Premillennialism requires separate and distinct resurrections and judgments more than a thousand years apart, but the Bible clearly teaches the opposite. See John 5:28-29 and Revelation 20:11-15. In the former, this two-sided resurrection is said to be a coming "hour"—not necessarily exactly 60 minutes, but one point in time. The latter says "the dead, small and great ..."
Postmillennialists refer to Matthew 24:34 as saying that all Christ's previous prophecies would be fulfilled before "this generation" has passed away. So, the 40 years between the crucifixion and destruction of Jerusalem could fulfil those words. But the whole chapter (with its parallels in Mark 13 and Luke 11) suggests that Jesus also prophesies the end of this age. And the end of this age has not yet come.
I firmly believe that the majority of OPC ministers hold the Amillennial interpretation. This is my firmly held belief. And I think that it is wrong to hold (with the Premillennialists) that, from chapter 4:1 on, Revelation is all future. And I don't think that the Postmillennialists are correct in assuming that it is all history, from the 21st Century point of view.
Indeed it is difficult to understand Revelation because of its high symbolism, but most Amillennialists believe that the book is cyclical: treating the inter-advental period (between the first and second comings) in ever-deepening phases, so that there are many accounts of the last judgment as there are many accounts of the glory of God's children.
As to the possibility of Christ's coming at any moment, we dare not say that it's wrong to look at His coming in that way. The Olivet Discourse (Matthew 24 and its parallels in Mark and Luke) ends in an earnest appeal for all believers to be ready for His coming. Christ purposely refuses to mention the day or the hour. He even disclaims that He, in his earthly ministry, knew what the Father had kept for himself.
Revelation starts and ends with the statement, "... the time is at hand" (1:3 and 22:10). How can that be true since John heard those words nearly 2000 years ago? My understanding is that each of us, in his/her generation, will die (Hebrews 9:27). Even those living to His coming haven't "all the time in the world" to call upon His name. As we die, so will we be in the day of resurrection and judgment! So ever-readiness is advised!
And another thing: these wonderful prophecies are not always clear as to how and when they will come to pass. One of my seminary professors said, "The only infallible interpretation of prophecy is history." When it comes to pass, then only can we fully know its meaning.
I have omitted giving Scripture for every assertion I have made. It would wear out both you and me. However, if you want more specific Scriptures for particular points, please feel free to return with the questions. I will be only too happy to respond.

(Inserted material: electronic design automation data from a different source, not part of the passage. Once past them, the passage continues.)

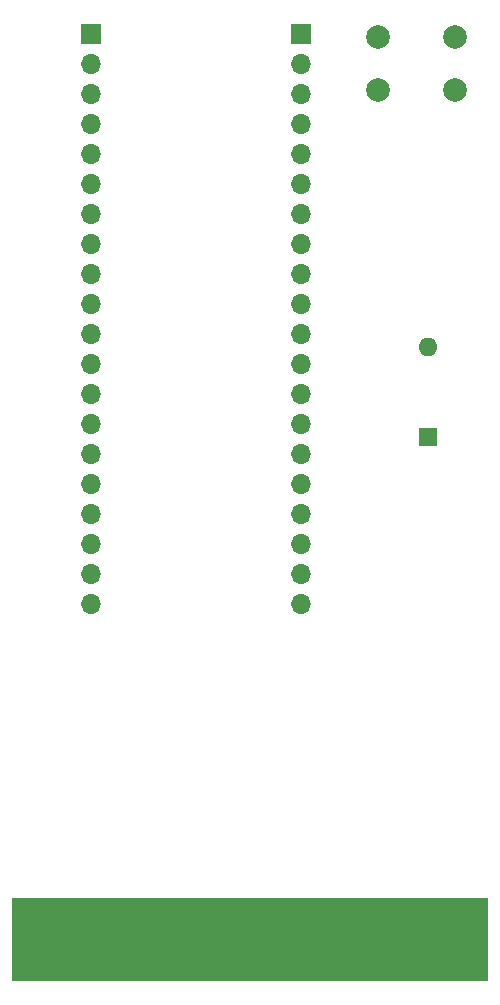
<source format=gbr>
%TF.GenerationSoftware,KiCad,Pcbnew,8.0.1*%
%TF.CreationDate,2024-04-26T17:01:43+02:00*%
%TF.ProjectId,PiCOLECO,5069434f-4c45-4434-9f2e-6b696361645f,1*%
%TF.SameCoordinates,Original*%
%TF.FileFunction,Soldermask,Bot*%
%TF.FilePolarity,Negative*%
%FSLAX46Y46*%
G04 Gerber Fmt 4.6, Leading zero omitted, Abs format (unit mm)*
G04 Created by KiCad (PCBNEW 8.0.1) date 2024-04-26 17:01:43*
%MOMM*%
%LPD*%
G01*
G04 APERTURE LIST*
%ADD10C,0.100000*%
%ADD11R,1.750000X7.000000*%
%ADD12C,2.000000*%
%ADD13R,1.700000X1.700000*%
%ADD14O,1.700000X1.700000*%
%ADD15R,1.600000X1.600000*%
%ADD16O,1.600000X1.600000*%
G04 APERTURE END LIST*
D10*
%TO.C,X1*%
X119138700Y-153532700D02*
X78943200Y-153469200D01*
X78943200Y-146547700D01*
X119138700Y-146547700D01*
X119138700Y-153532700D01*
G36*
X119138700Y-153532700D02*
G01*
X78943200Y-153469200D01*
X78943200Y-146547700D01*
X119138700Y-146547700D01*
X119138700Y-153532700D01*
G37*
%TD*%
D11*
%TO.C,X1*%
X81292700Y-150040200D03*
X83832700Y-150040200D03*
X86372700Y-150040200D03*
X88912700Y-150040200D03*
X91452700Y-150040200D03*
X93992700Y-150040200D03*
X96532700Y-150040200D03*
X99072700Y-150040200D03*
X101612700Y-150040200D03*
X104152700Y-150040200D03*
X106692700Y-150040200D03*
X109232700Y-150040200D03*
X111772700Y-150040200D03*
X114312700Y-150040200D03*
X116852700Y-150040200D03*
%TD*%
D12*
%TO.C,SW1*%
X109875000Y-73650000D03*
X116375000Y-73650000D03*
X109875000Y-78150000D03*
X116375000Y-78150000D03*
%TD*%
D13*
%TO.C,J2*%
X103375000Y-73385000D03*
D14*
X103375000Y-75925000D03*
X103375000Y-78465000D03*
X103375000Y-81005000D03*
X103375000Y-83545000D03*
X103375000Y-86085000D03*
X103375000Y-88625000D03*
X103375000Y-91165000D03*
X103375000Y-93705000D03*
X103375000Y-96245000D03*
X103375000Y-98785000D03*
X103375000Y-101325000D03*
X103375000Y-103865000D03*
X103375000Y-106405000D03*
X103375000Y-108945000D03*
X103375000Y-111485000D03*
X103375000Y-114025000D03*
X103375000Y-116565000D03*
X103375000Y-119105000D03*
X103375000Y-121645000D03*
%TD*%
D13*
%TO.C,J1*%
X85600000Y-73385000D03*
D14*
X85600000Y-75925000D03*
X85600000Y-78465000D03*
X85600000Y-81005000D03*
X85600000Y-83545000D03*
X85600000Y-86085000D03*
X85600000Y-88625000D03*
X85600000Y-91165000D03*
X85600000Y-93705000D03*
X85600000Y-96245000D03*
X85600000Y-98785000D03*
X85600000Y-101325000D03*
X85600000Y-103865000D03*
X85600000Y-106405000D03*
X85600000Y-108945000D03*
X85600000Y-111485000D03*
X85600000Y-114025000D03*
X85600000Y-116565000D03*
X85600000Y-119105000D03*
X85600000Y-121645000D03*
%TD*%
D15*
%TO.C,D1*%
X114125000Y-107535000D03*
D16*
X114125000Y-99915000D03*
%TD*%
M02*

</source>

P.S. A good book to read on the Millennial Question is The Meaning of the Millennium edited by Robert G. Clouse. It gives four views, argued by those who held those views. There are actually two Pre-Mill views: the "Historical" and the "Dispensational" interpretations. The book is published by InterVarsity Press, Downers Grove, IL 60515. It's been in print for a good many years, but I'm sure it is still available.